Portanto, a parábola deste domingo nos convida a fazer a travessia do exterior para o interior, restabelecendo o contato com nosso coração. Na verdade, a porta estreita conduz a um horizonte mais amplo; atravessá-la significa alcançar a harmonia conosco e fazer emergir o que é mais nobre em nós: recursos, dons, criatividade… Se nos contentarmos em seguir o modo de viver dos outros, não viveremos a verdade de nós mesmos. Nosso processo de humanização só poderá se ampliar se encontrarmos nossa porta pessoal e passarmos por ela.

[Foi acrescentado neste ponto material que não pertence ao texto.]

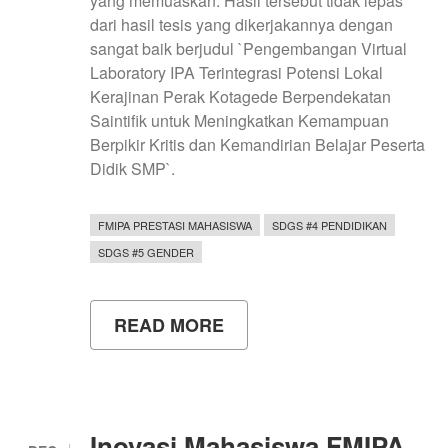
yang memuaskan. Hasil tersebut tidak lepas
dari hasil tesis yang dikerjakannya dengan
sangat baik berjudul `Pengembangan Virtual
Laboratory IPA Terintegrasi Potensi Lokal
Kerajinan Perak Kotagede Berpendekatan
Saintifik untuk Meningkatkan Kemampuan
Berpikir Kritis dan Kemandirian Belajar Peserta
Didik SMP`.
FMIPA PRESTASI MAHASISWA
SDGS #4 PENDIDIKAN
SDGS #5 GENDER
READ MORE
ABOUT
LULUS
S1
TANPA
SKRIPSI,
RISA
NURULLAILIYAH
Inovasi Mahasiswa FMIPA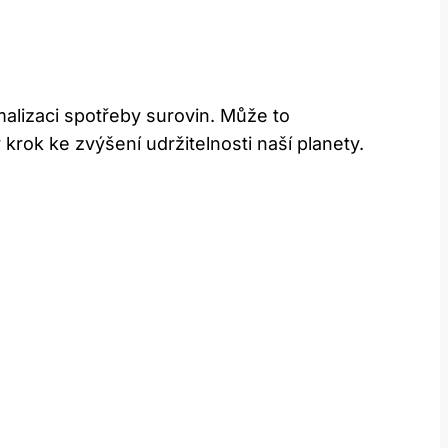
alizaci spotřeby surovin. Může to
rok ke zvýšení udržitelnosti naší planety.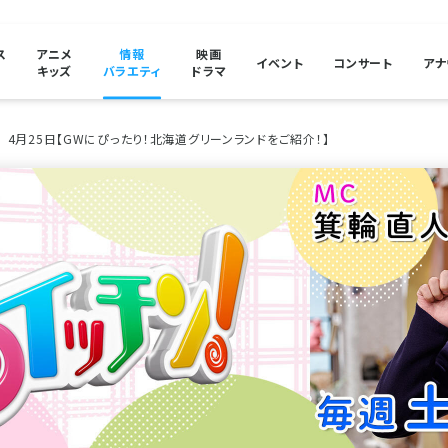
ス
アニメ
情報
映画
イベント
コンサート
アナ
キッズ
バラエティ
ドラマ
4月25日【GWにぴったり！北海道グリーンランドをご紹介！】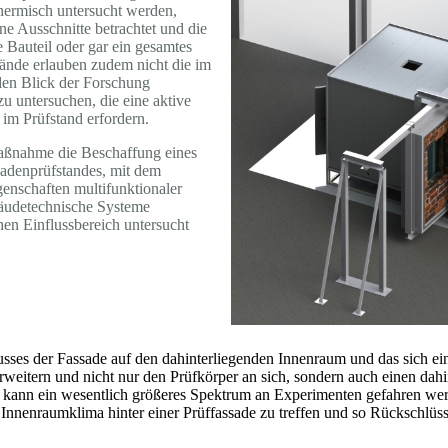
hermisch untersucht werden,
ne Ausschnitte betrachtet und die
 Bauteil oder gar ein gesamtes
tände erlauben zudem nicht die im
den Blick der Forschung
u untersuchen, die eine aktive
im Prüfstand erfordern.
smaßnahme die Beschaffung eines
sadenprüfstandes, mit dem
genschaften multifunktionaler
äudetechnische Systeme
hen Einflussbereich untersucht
sses der Fassade auf den dahinterliegenden Innenraum und das sich ein
erweitern und nicht nur den Prüfkörper an sich, sondern auch einen da
t kann ein wesentlich größeres Spektrum an Experimenten gefahren we
 Innenraumklima hinter einer Prüffassade zu treffen und so Rückschlüs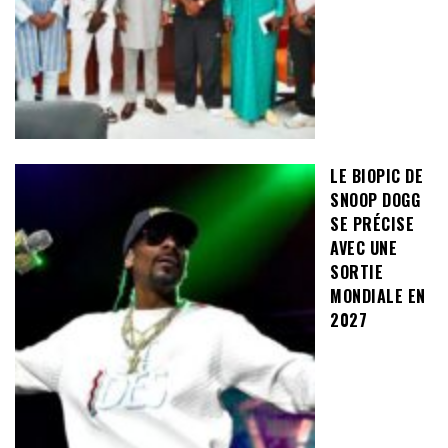
LE BIOPIC DE
SNOOP DOGG
SE PRÉCISE
AVEC UNE
SORTIE
MONDIALE EN
2027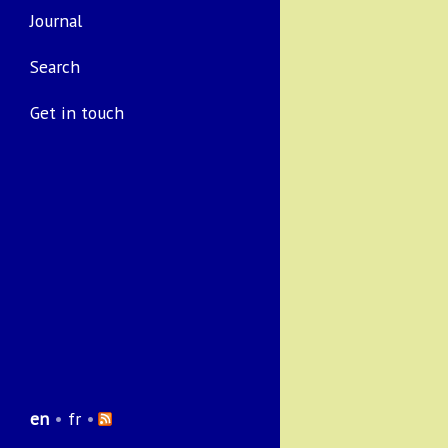
Journal
Search
Get in touch
en
•
fr
•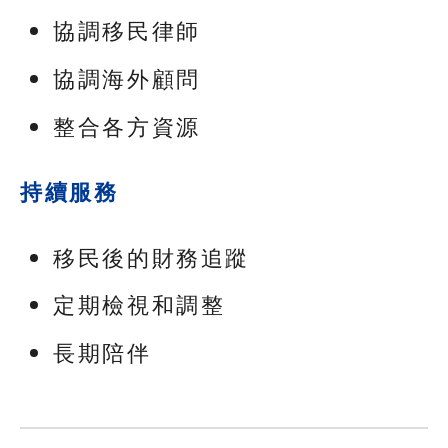
協調移民律師
協調海外顧問
整合各方資源
持續服務
移民後的財務追蹤
定期檢視和調整
長期陪伴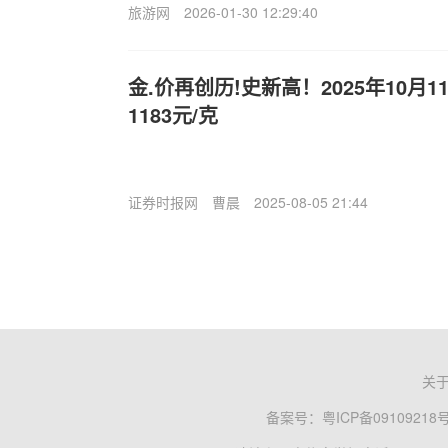
旅游网
2026-01-30 12:29:40
金.价再创历!史新高！2025年10月
1183元/克
证券时报网
曹晨
2025-08-05 21:44
关
备案号：
粤ICP备09109218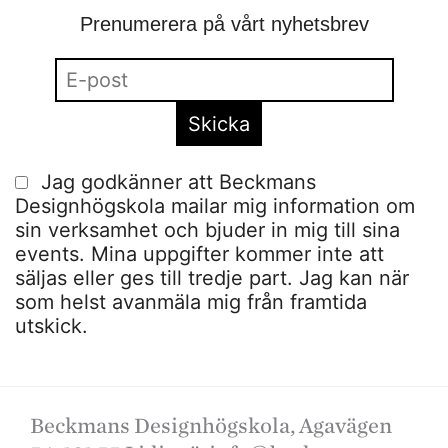
Prenumerera på vårt nyhetsbrev
Jag godkänner att Beckmans
Designhögskola mailar mig information om
sin verksamhet och bjuder in mig till sina
events. Mina uppgifter kommer inte att
säljas eller ges till tredje part. Jag kan när
som helst avanmäla mig från framtida
utskick.
Beckmans Designhögskola, Agavägen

Indubitavelmente, passar pela “porta estreita” significa uma experiência de “morte” àquilo que não somos para que possa viver o que somos. Só assim nossa vida, ao atravessar a porta, se expandirá.
E essa morte não acontece sem dor: ao ego lhe dói morrer a seus apegos, suas gratificações, suas necessidades, suas expectativas; ao ego lhe dói fazer uma “lipoaspiração” de suas gorduras; ao ego lhe dói deixar o que lhe dá uma sensação de segurança. Por isso, quando ele se sente frustrado, começam a aparecer sensações degradáveis e uma série de mecanismos de defesa entram em ação.
Com sua mensagem forte, Jesus nos convida a procurar e encontrar a chave para abrir a porta da casa do nosso “eu verdadeiro”, a entrar em contato com nosso coração, o lugar onde habitam os aspectos benéficos da nossa personalidade, as boas tendências, as qualidades positivas, os dons naturais, as riquezas do ser, as beatitudes originais, as aspirações de grande fôlego, as idéias-força, os dinamismos da vida… O “tesouro do ser”, ainda que pareça esquecido, permanece armazenado e pode tornar-se a força que orienta toda a vida, um lugar de fecundidade, de criatividade, fonte de renovação…
O símbolo da “porta” não se define em si como um espaço, não é um lugar, mas é o “limite” entre um lugar e outro, é o interstício entre dois espaços, é o que divide dois modos de ser e viver.
“Passar a porta” significa ir ao encontro do novo, do futuro, do diferente, do “fora do normal”…
O “outro lado” é um espaço não conhecido, é um lugar ainda não explorado.
Somos “seres de travessia”; é próprio do ser humano ousar, romper, ir além… Para isso é preciso arriscar para viver uma experiência transformadora, aproximando-nos do diferente: abrir portas de mundos que desconhecemos; viver situações às quais não estávamos acostumados; sentir coisas que nunca havíamos sentido; conhecer segredos que tornarão mais autêntica nossa vida…
Texto bíblico: Lc 13,22-30
Na oração: A porta estreita que atravessamos representa a nossa porta pessoal, que precisamos encontrar e atravessar, para deixar o rastro da nossa própria vida neste mundo. A porta espaçosa representa a que todos usam; a porta es-treita é a passagem original que Deus preparou para cada um de nós: ela aponta para nossa identidade única e é por ela que Deus acessa ao nosso interior. É nas fendas de nossos limites e fragilidades que Deus encontra mais facilidade para entrar em nosso coração e não pela porta da perfeição.
A “porta” da sua vida dá acesso ao novo e diferente ou está travada pelo medo e preconceito?